David Freezer: City’s boss is immersed in a high-stakes poker game

Norwich Head Coach Daniel Farke during the Premier League match at the Emirates Stadium, London

It proved a testing opening month of the season for Norwich City head coach Daniel Farke - Credit: Paul Chesterton/Focus Images Ltd

Reflecting on the opening month of the season, it feels like Daniel Farke has been playing a game of high-stakes poker. 

Since mid-June all connected to Norwich City were talking about the daunting opening four fixtures, knowing full well that there was a good chance that those games would yield no points. 

I’ve been on record myself – including in this column – in saying that I would have been quite happy to see City start the season with a more defensive formation as they tried to grind out a helpful point or two. 

Would that have brought a couple of draws or better? We’ll never know but that approach always seemed unlikely under Farke, going against the grain of his established coaching style. 
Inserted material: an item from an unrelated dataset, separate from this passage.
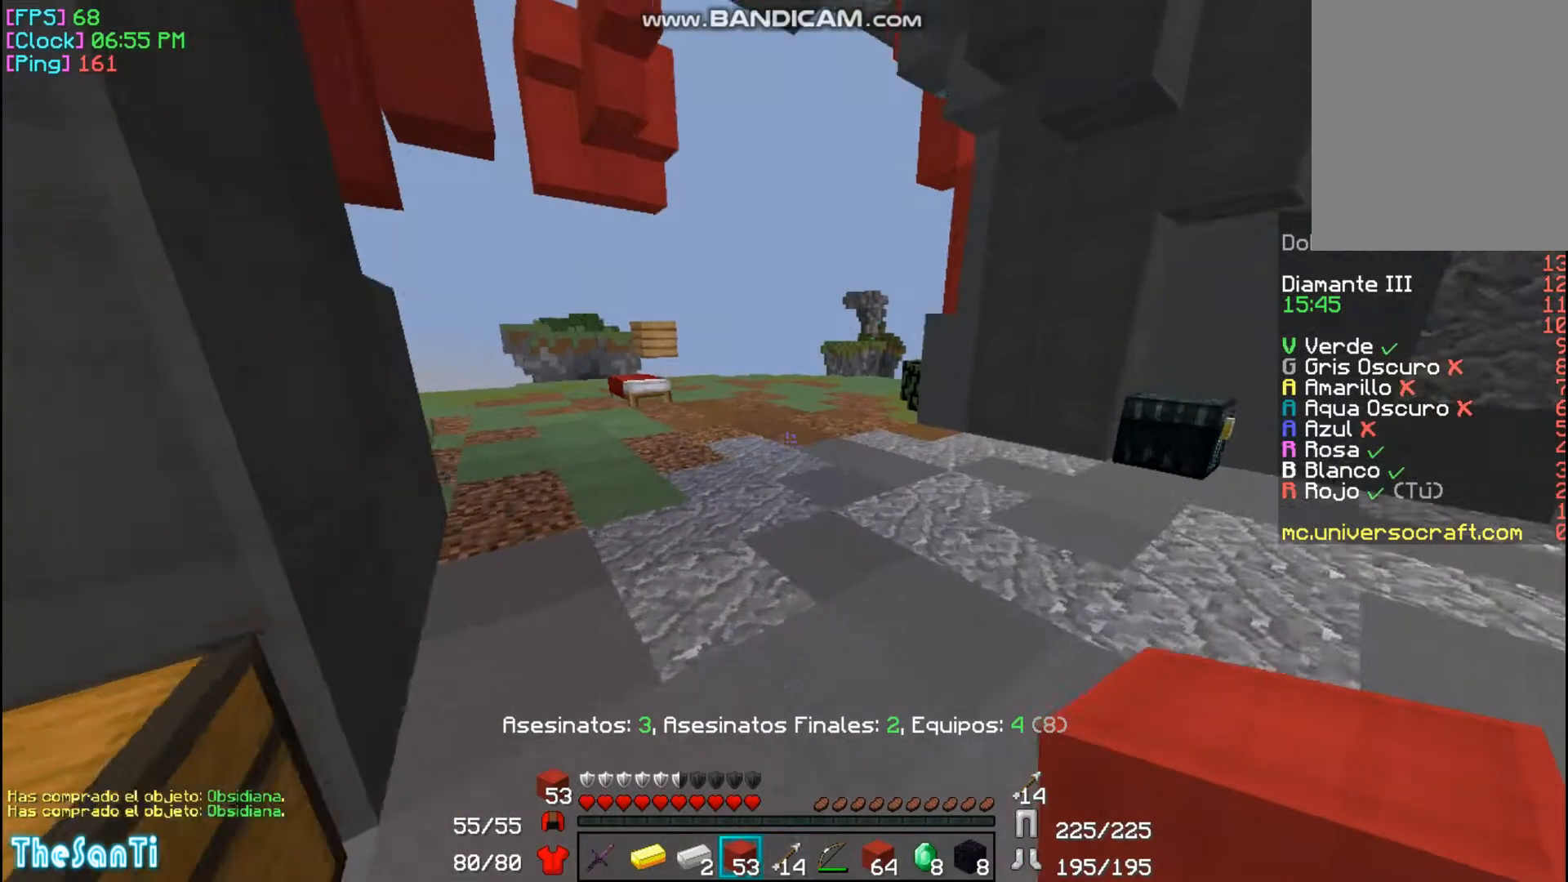
Gameplay with keyboard and mouse; each line is a JSON object with the keys and mouse buttons held at the frame after it. "events" lists presses ("down") and releases ("up") of "a", "d", "s", "w", "mouse_left" and "mouse_right" between this image and that frame as [ms after this image, input, new state], when the widget could be followed in between. "mouse_left", "mouse_right" = the "left", "right" buttons of the "mouse" list. No other keys are recorded. Fast repeated clicks can show as one long hold. Mouse movement is not recorded.
{"keys": ["w"], "mouse": [], "events": [[133, "a", "down"], [333, "a", "up"]]}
There is a reason that almost no Canaries supporters are speculating about the future of the head coach at the moment, in spite of the undeniable need to kick-start the season today against Watford. 

The German has just surpassed 200 games in charge at Carrow Road and recently signed a new four-year deal, an admirable achievement in the modern game when few managers dare to dream of having four seasons to establish themselves as the main man. 

In a far shorter timeframe supporters can become bored of hearing certain soundbites and perspectives. That was apparent in under two years in the cases of Alex Neil and Chris Hughton, and certainly during the latter stages of Nigel Worthington’s long reign.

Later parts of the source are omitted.